In contrast, retry works because it (a) generates training examples directly, (b) uses binary verification (not soft KL matching), and (c) naturally targets the frontier.
Training Curves
Stored at: /data/ughai-sandbox/opsd_experiments/opsd_5seed_variance/. All 5 runs show loss decreasing normally (the model IS learning something), but the eval metric does not improve. The model learns to match the teacher's generation style without learning to solve harder problems.
Interpretation
This is the pivotal experiment that redirected the entire research program:
- Before this result: We believed OPSD worked (+5.6pp) and were optimizing PI forms (hint specificity, answer vs strategy, etc.)
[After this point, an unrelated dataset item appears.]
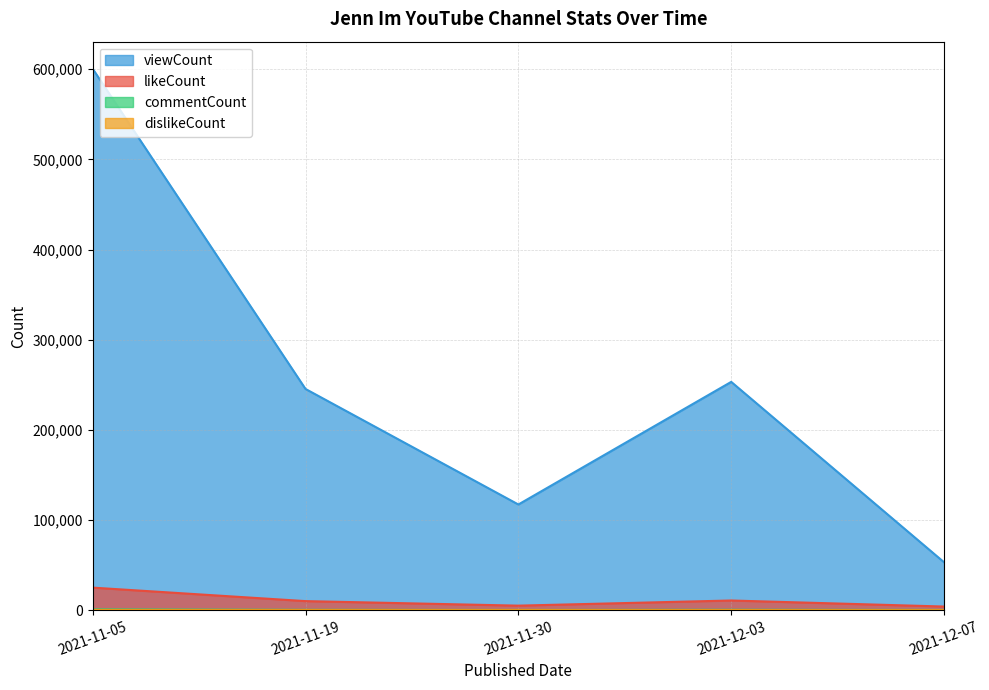

Reading left to right, transcribe all the data shown in this chart.

likeCount: 2021-12-07=3964	2021-12-03=10673	2021-11-30=4958	2021-11-19=9984	2021-11-05=24952
dislikeCount: 2021-12-07=29	2021-12-03=81	2021-11-30=144	2021-11-19=151	2021-11-05=160
commentCount: 2021-12-07=192	2021-12-03=373	2021-11-30=151	2021-11-19=311	2021-11-05=799
viewCount: 2021-12-07=53059	2021-12-03=253180	2021-11-30=117159	2021-11-19=245324	2021-11-05=600537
- After this result: OPSD is a null result. The entire PI distillation framework is unreliable for math. We pivoted to understanding WHY retry methods work instead.
The +5.6pp original was published in earlier internal reports. This 5-seed replication is the correction that led to the "retry is all you need" discovery.
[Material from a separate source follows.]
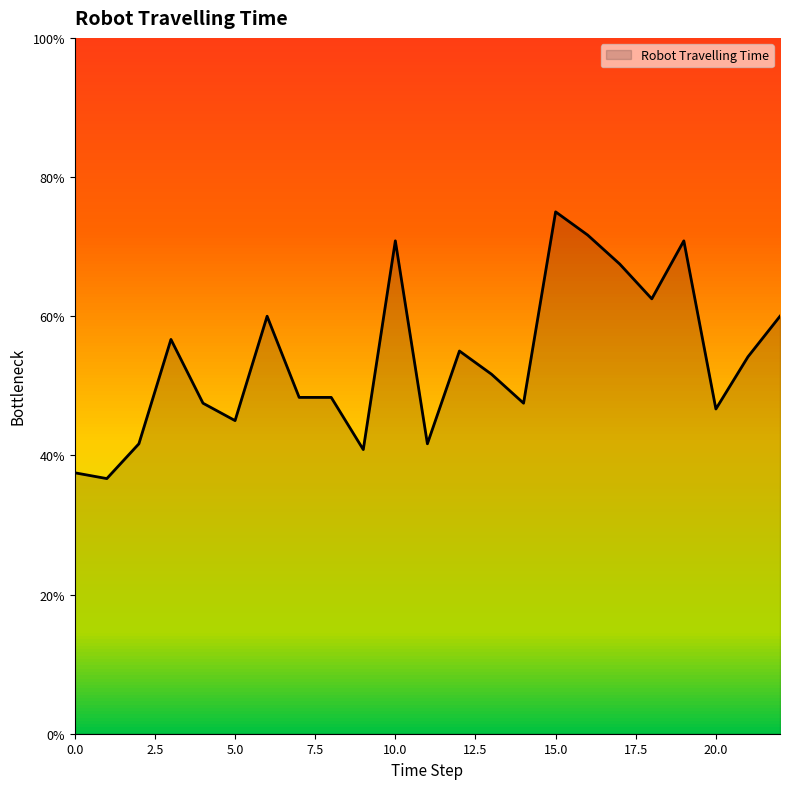

What is the difference between the maximum and minimum values?

38.3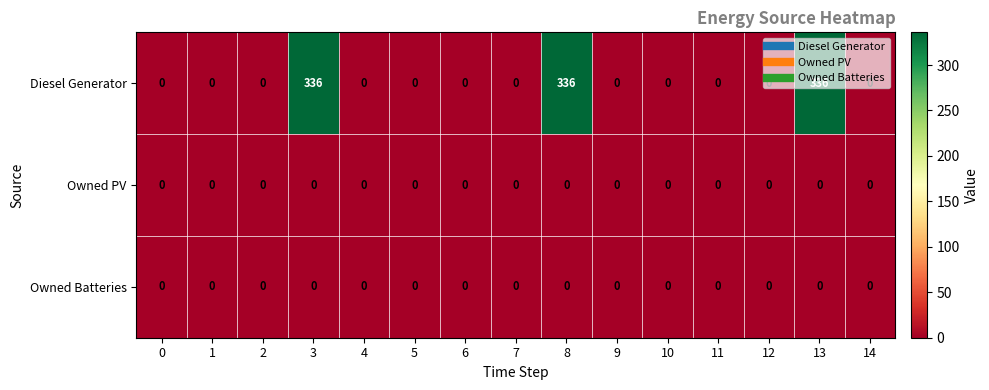

Which series has the largest total across all categories?

Diesel Generator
Connection to Other Experiments
Original OPSD +5.6pp (seed ~42) - the lucky seed
The initial result that started the project. Now known to be a statistical outlier, not a reproducible finding.
STaR "Try Again" (+8.8pp) - the replacement
Retry gives 220x more gain than OPSD's true effect. The mechanism matters more than the method.
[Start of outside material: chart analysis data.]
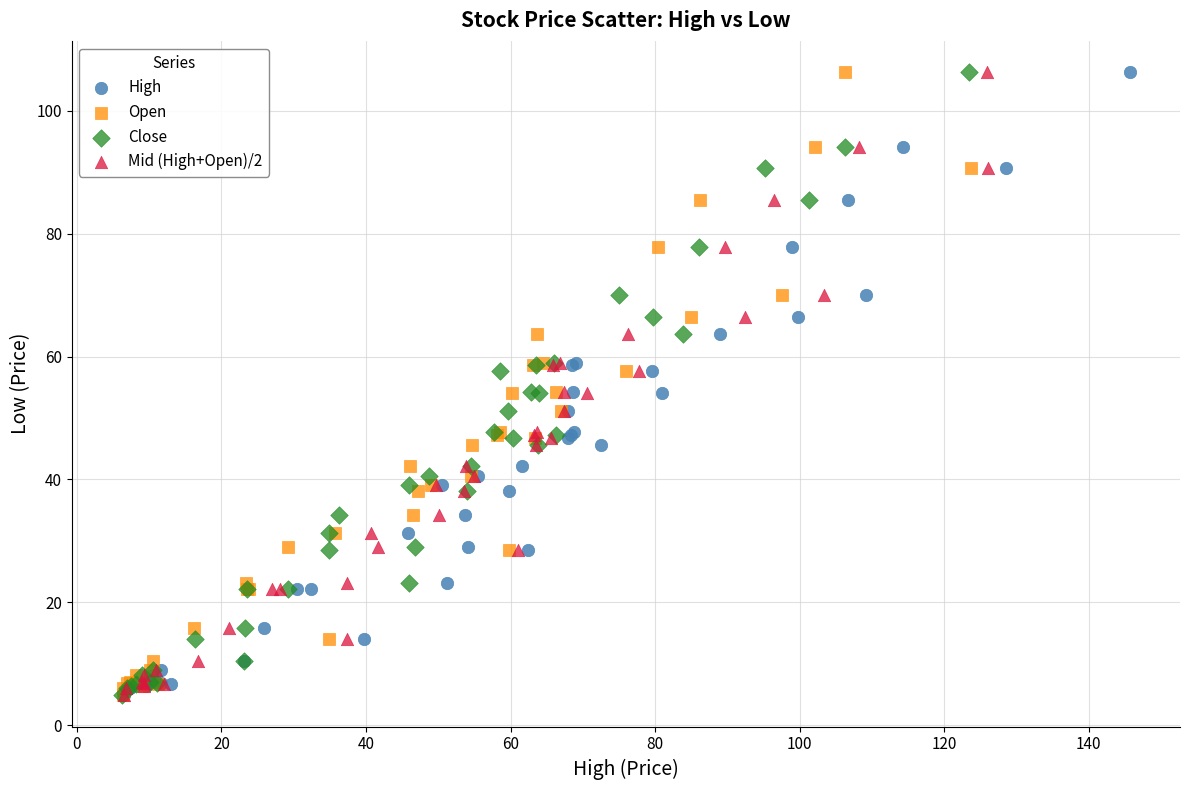

What are all the series names shown in the legend?

High, Open, Close, Mid (High+Open)/2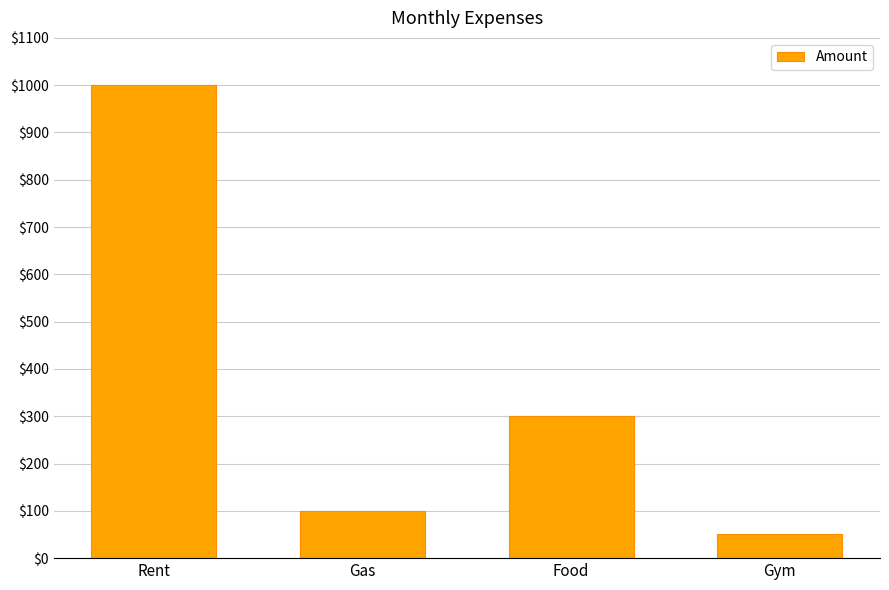

At which label does the data first exceed 300?

Rent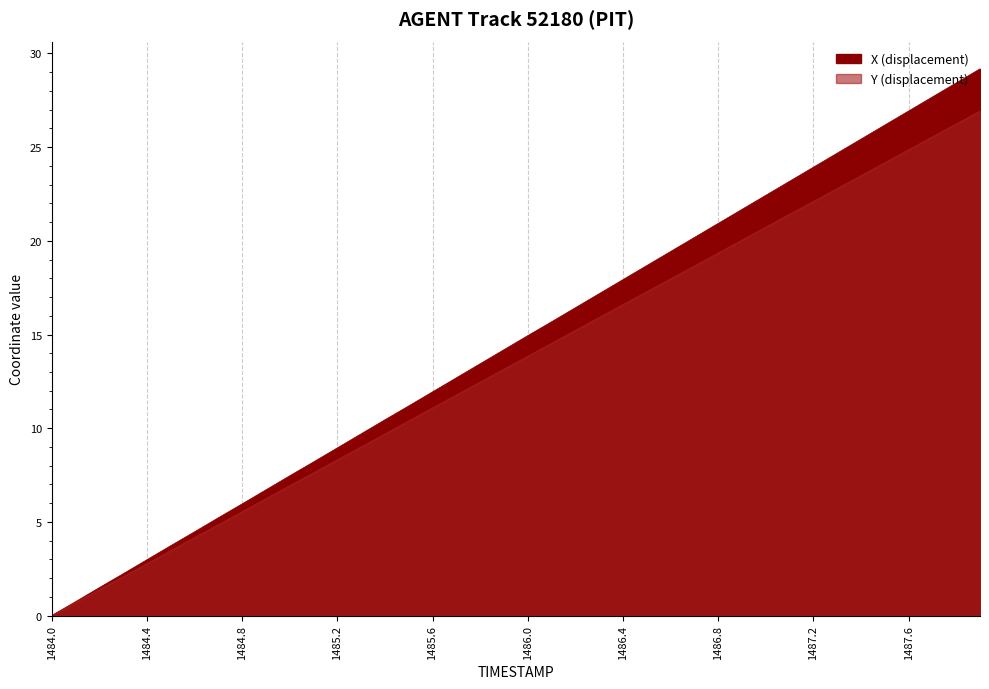

True or false: Y has a value of 3.9 at 1484.9.

False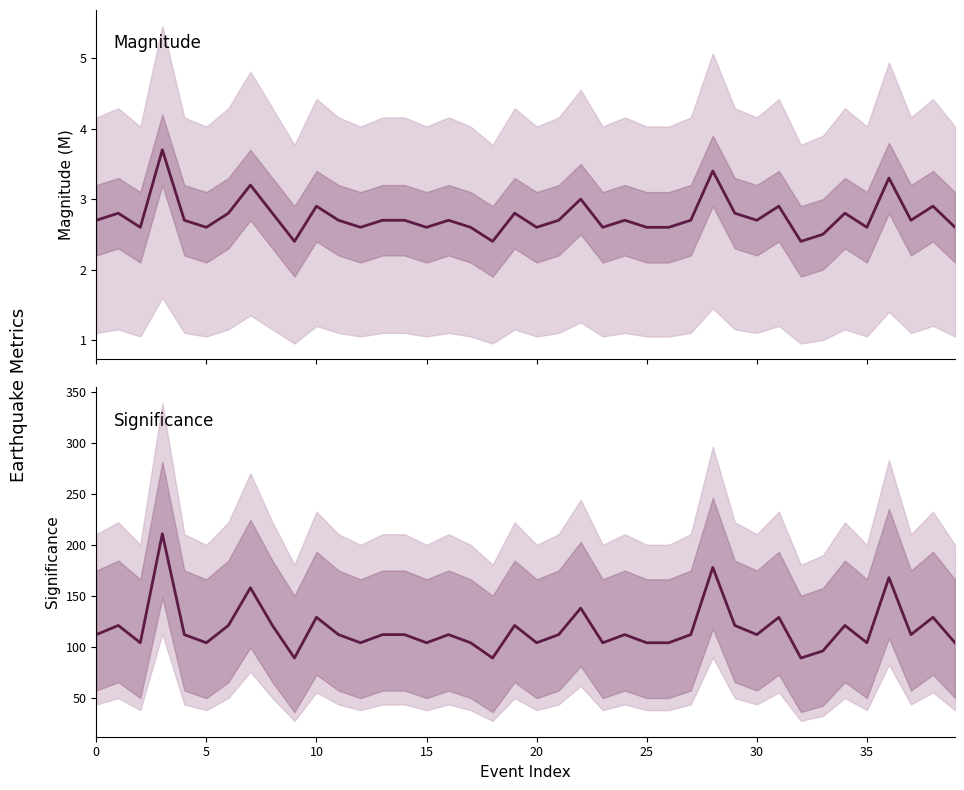

What is the label of the 10th point from the left?

9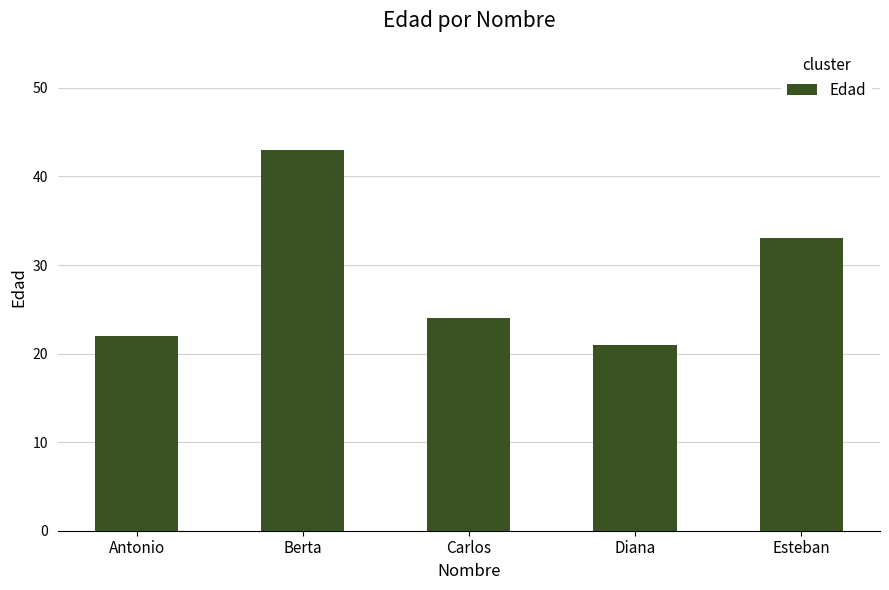

At which category does the chart reach its peak across all series?

Berta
OPSD PCCG (+3.6pp) - partial rescue
OPSD restricted to frontier problems gives +3.6pp (single seed). The issue may be data dilution, not the distillation framework itself. But still unreliable.
Lean Have-Skeleton OPSD (+3.3pp) - domain exception
OPSD works for Lean because structural PI provides information the model genuinely cannot discover by retry alone. The null is math-specific.
OPSD Random-PI (+1.0pp) - control
Wrong answers as PI in OPSD give +1.0pp. Since correct-PI OPSD averages +0.04pp, even the "distillation mechanics" contribute nearly nothing.